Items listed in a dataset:
Segment Open

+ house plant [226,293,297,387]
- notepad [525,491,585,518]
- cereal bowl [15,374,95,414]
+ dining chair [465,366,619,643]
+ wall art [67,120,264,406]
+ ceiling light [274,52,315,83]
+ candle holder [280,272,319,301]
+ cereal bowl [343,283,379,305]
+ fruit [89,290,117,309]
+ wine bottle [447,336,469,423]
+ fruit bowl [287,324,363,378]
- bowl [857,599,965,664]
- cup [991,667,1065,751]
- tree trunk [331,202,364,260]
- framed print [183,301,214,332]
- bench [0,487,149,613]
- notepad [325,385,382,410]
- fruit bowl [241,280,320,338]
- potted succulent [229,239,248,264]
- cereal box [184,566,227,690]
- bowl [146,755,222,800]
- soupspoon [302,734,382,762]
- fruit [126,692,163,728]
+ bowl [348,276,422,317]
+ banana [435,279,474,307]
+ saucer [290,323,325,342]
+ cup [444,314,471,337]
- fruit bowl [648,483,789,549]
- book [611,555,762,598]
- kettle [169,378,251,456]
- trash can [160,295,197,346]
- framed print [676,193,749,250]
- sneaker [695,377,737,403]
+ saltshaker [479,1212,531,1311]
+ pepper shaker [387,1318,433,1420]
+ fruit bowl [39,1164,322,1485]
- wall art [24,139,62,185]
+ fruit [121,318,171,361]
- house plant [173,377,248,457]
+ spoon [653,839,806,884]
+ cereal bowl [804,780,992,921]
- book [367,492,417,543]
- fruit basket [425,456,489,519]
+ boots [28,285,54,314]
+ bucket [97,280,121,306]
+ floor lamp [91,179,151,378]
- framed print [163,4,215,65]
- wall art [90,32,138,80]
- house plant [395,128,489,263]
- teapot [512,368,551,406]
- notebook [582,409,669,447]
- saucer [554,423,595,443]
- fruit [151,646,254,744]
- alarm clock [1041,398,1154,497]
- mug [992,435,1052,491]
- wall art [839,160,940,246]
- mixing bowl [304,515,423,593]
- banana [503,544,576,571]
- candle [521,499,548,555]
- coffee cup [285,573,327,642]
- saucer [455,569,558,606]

Segment Closed

WHAT IS EXPECTED: Write out each line exactly, starting with the line that contains "- house plant [395,128,489,263]" and stopping after the last line of the data.

ANSWER AREA:
- house plant [395,128,489,263]
- teapot [512,368,551,406]
- notebook [582,409,669,447]
- saucer [554,423,595,443]
- fruit [151,646,254,744]
- alarm clock [1041,398,1154,497]
- mug [992,435,1052,491]
- wall art [839,160,940,246]
- mixing bowl [304,515,423,593]
- banana [503,544,576,571]
- candle [521,499,548,555]
- coffee cup [285,573,327,642]
- saucer [455,569,558,606]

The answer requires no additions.